Единственным альтернативным способом побега от реальности, о котором мечтали тысячи людей, был суицид. Надежда Мандельштам описывала методичные приготовления своего мужа к самоубийству: “О. М., человек абсолютно жизнерадостный, никогда не искал несчастья”, тем не менее он “уговорил знакомого сапожника пристроить у него в подошве несколько бритвочек”. По ее словам, он был не единственным, кто в те годы помышлял о таком конце: “Странно, что все мы, безумные и нормальные, никогда не расстаемся с надеждой: самоубийство – это тот ресурс, который мы держим про запас и почему-то верим, что никогда не поздно к нему прибегнуть. А между тем столько людей собирались не даваться живыми в руки тайной полиции, но в последнюю минуту попались врасплох…”[644]
Другие, озаботясь подобными приготовлениями к смерти, задумывались также и об увековечивании, фиксировании своего опыта. Поверять свои мысли бумаге было небезопасно, поэтому некоторые с леденящим кровь фатализмом просили своих жен запомнить наизусть их версию событий, их мечты. Молодая жена Бухарина Анна Ларина заучила его последнее письмо-обращение к “будущим руководителям партии” и сохранила его в своей памяти на пятьдесят лет[645]
. Подобным же образом Надежда Яковлевна сохранила многие стихотворения своего мужа: “[Д]о 56 года я все помнила наизусть – и прозу, и стихи… ‹…› Сколько нас таких – твердивших по ночам слова погибших мужей?”[646]

ЗАДАНИЯ И УПРАЖНЕНИЯ -
1 - Пожалуйста, ответьте по исходному тексту на три вопроса:
(a) Что О. М., по словам Надежды Мандельштам, уговорил сделать знакомого сапожника?
(b) Сколько лет Анна Ларина хранила в памяти последнее письмо Бухарина?
(c) До какого года Надежда Яковлевна, по ее словам, все помнила наизусть?
2 - Выпишите все номера сносок в квадратных скобках из исходного текста.

ИМЕЮЩИЕСЯ ДАННЫЕ -
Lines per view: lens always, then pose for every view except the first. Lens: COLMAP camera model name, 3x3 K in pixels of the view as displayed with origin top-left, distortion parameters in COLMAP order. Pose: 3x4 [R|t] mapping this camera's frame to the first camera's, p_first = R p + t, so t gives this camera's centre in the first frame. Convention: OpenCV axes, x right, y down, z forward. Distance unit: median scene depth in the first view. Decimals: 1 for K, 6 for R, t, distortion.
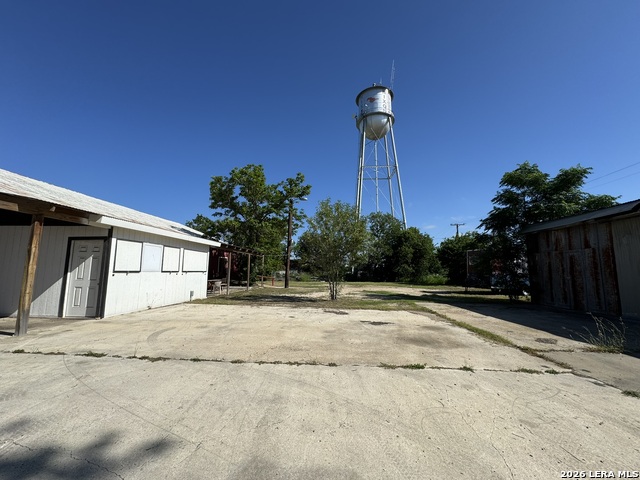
lens RADIAL K [[256.2, 0, 319.8], [0, 256.2, 238.2], [0, 0, 1]] dist [0.000075, 0.000161]
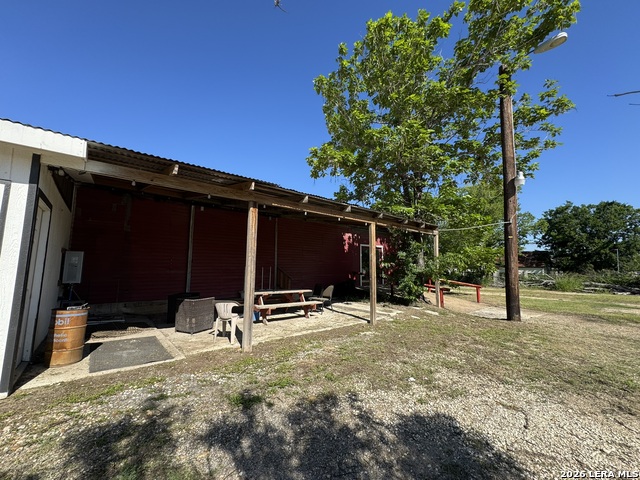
lens RADIAL K [[256.2, 0, 319.8], [0, 256.2, 238.2], [0, 0, 1]] dist [0.000075, 0.000161]
pose [[0.697214, -0.083866, -0.711941, -0.216559], [0.087022, 0.995690, -0.032070, 0.280177], [0.711562, -0.039595, 0.701507, 2.170381]]
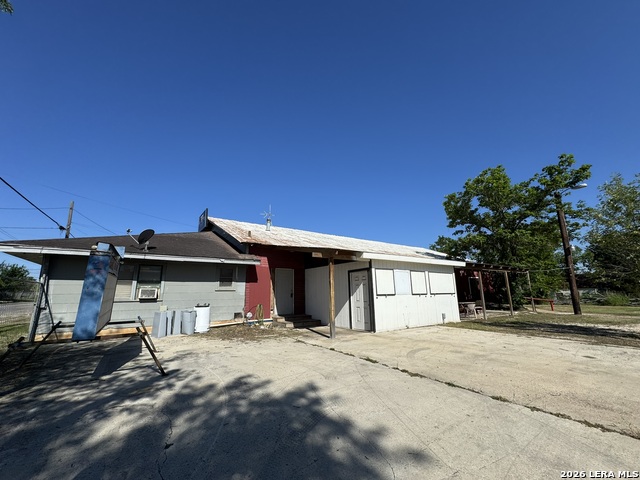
lens RADIAL K [[256.2, 0, 319.8], [0, 256.2, 238.2], [0, 0, 1]] dist [0.000075, 0.000161]
pose [[0.617022, -0.185281, -0.764823, 0.037927], [0.120465, 0.982672, -0.140870, 0.000045], [0.777671, -0.005214, 0.628650, -0.005185]]
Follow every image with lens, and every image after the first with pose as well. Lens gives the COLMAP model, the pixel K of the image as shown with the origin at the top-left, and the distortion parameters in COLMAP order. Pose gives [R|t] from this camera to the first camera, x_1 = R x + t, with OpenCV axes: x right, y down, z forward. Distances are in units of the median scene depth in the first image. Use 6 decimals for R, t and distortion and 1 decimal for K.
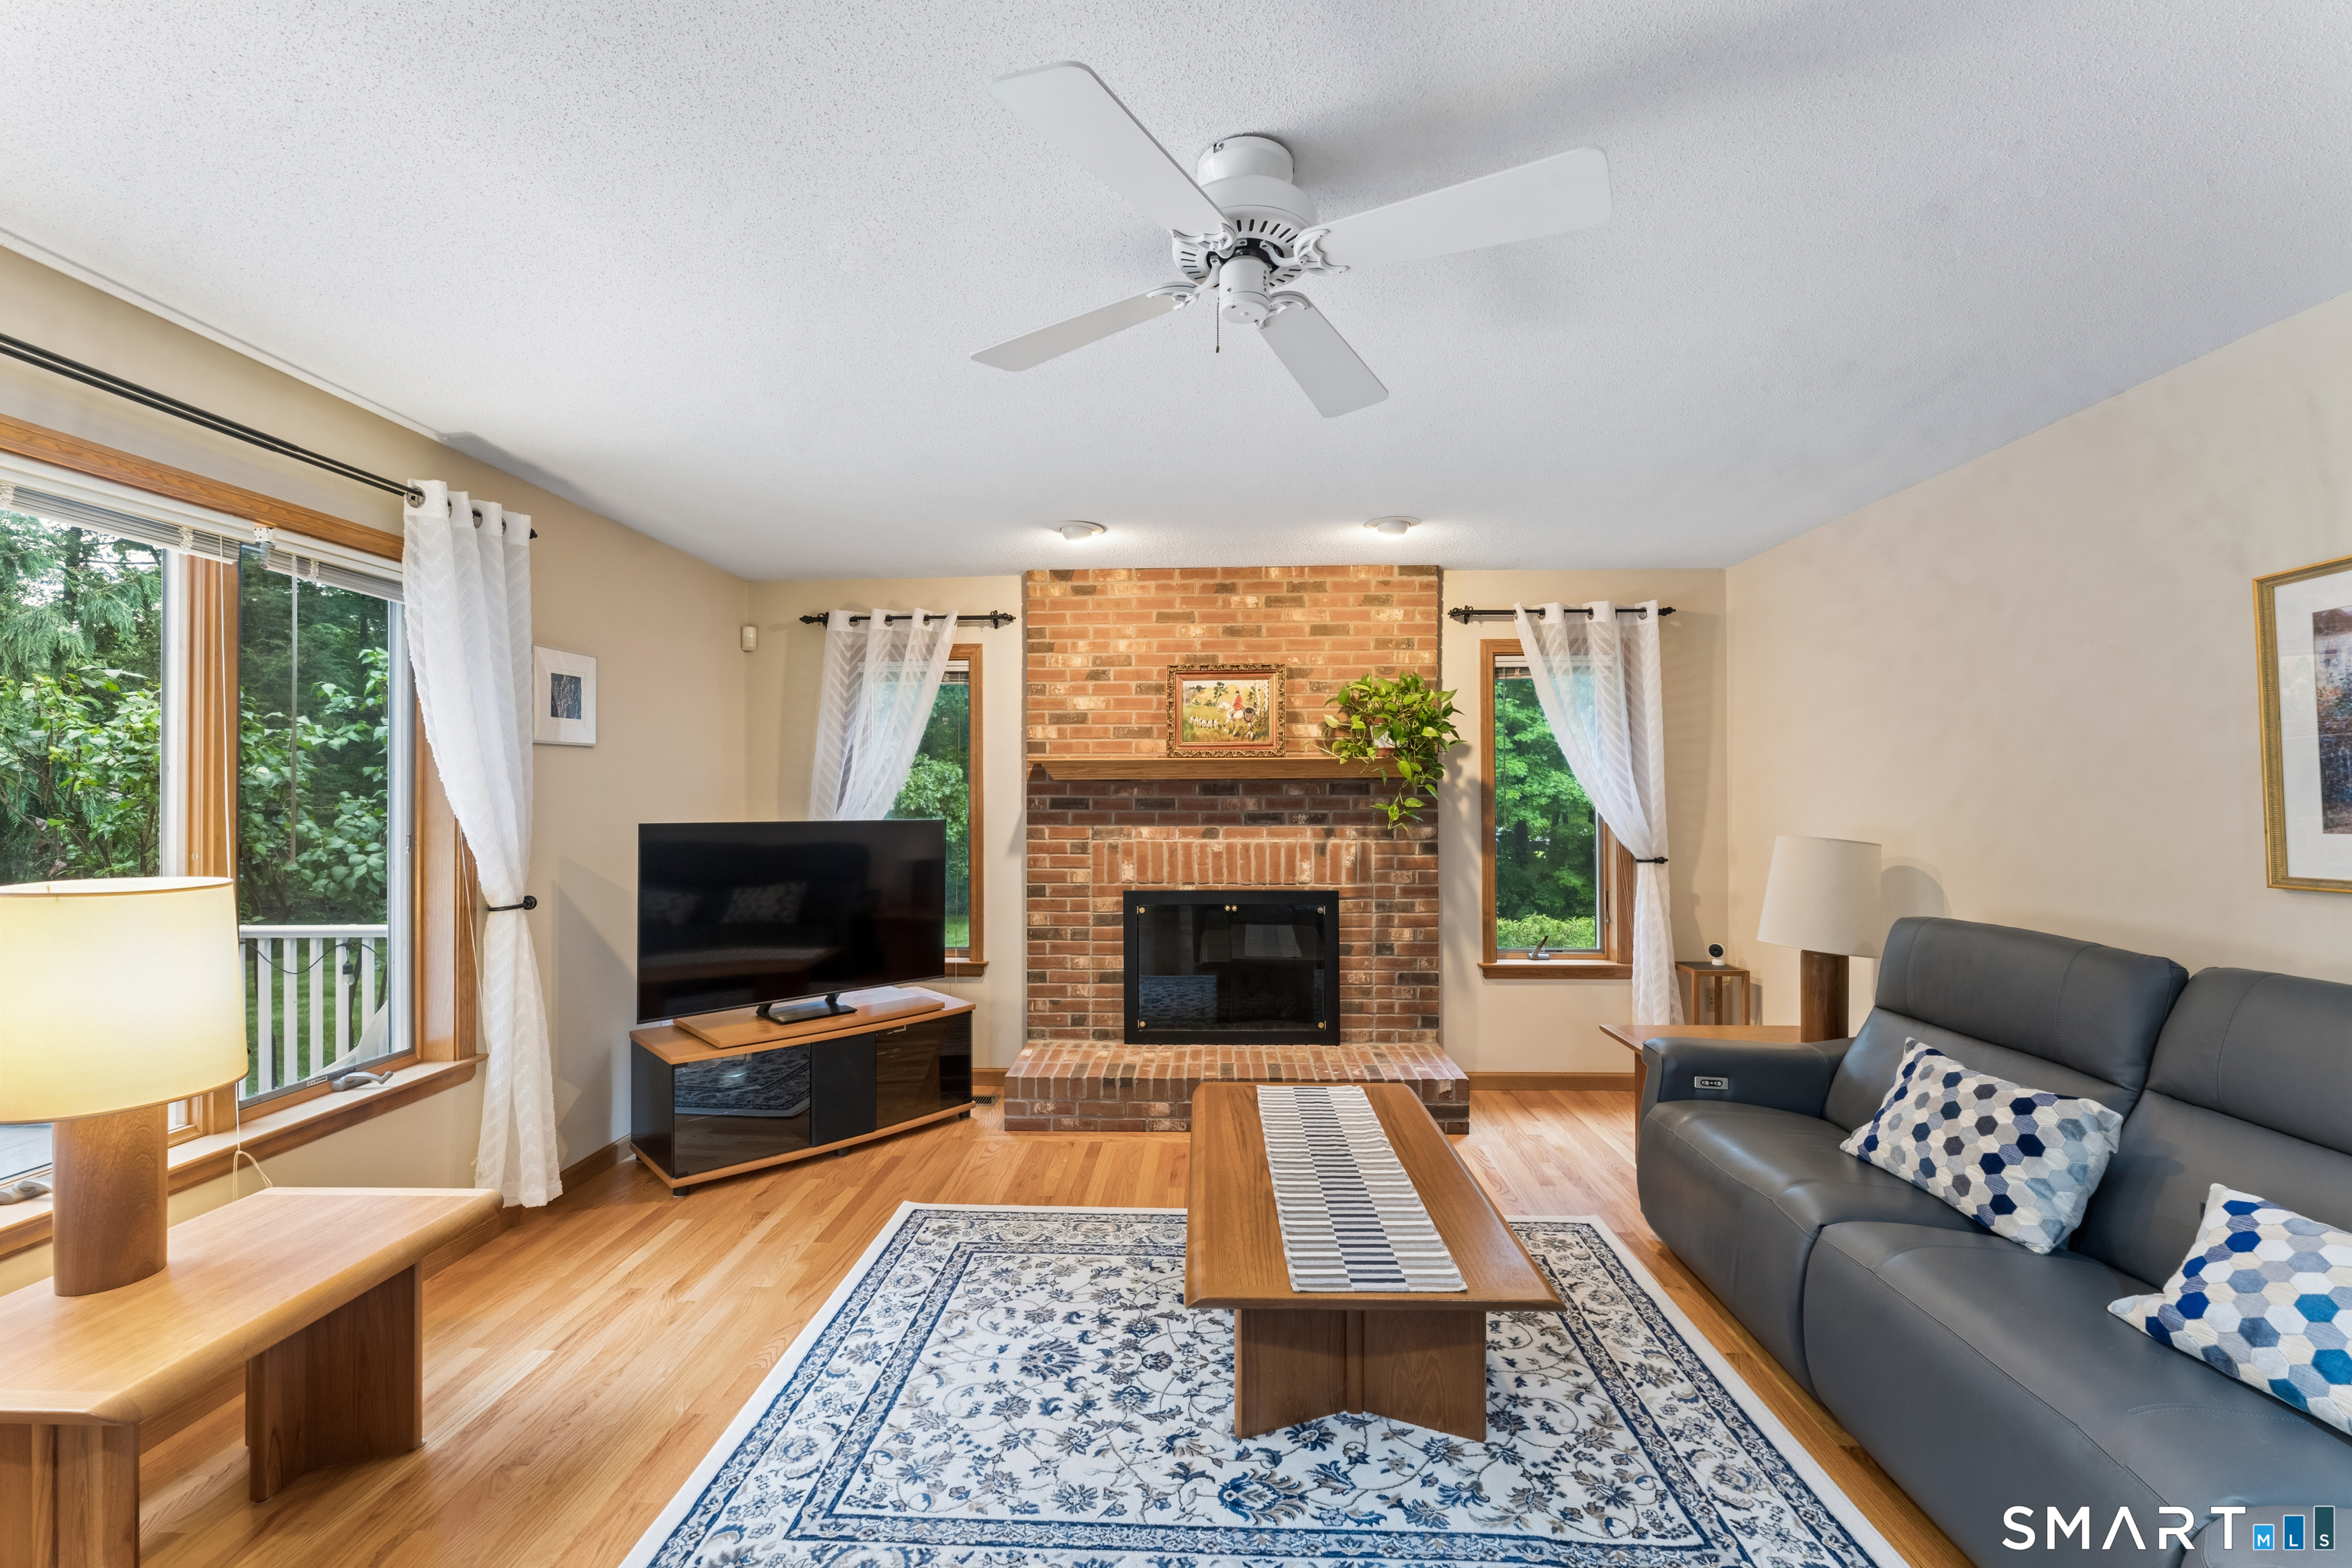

ОТВЕТЫ К ЗАДАНИЯМ -
1 -
(a) Пристроить у него в подошве несколько бритвочек.
(b) Пятьдесят лет.
(c) До 56 года.

2 - [644], [645], [646]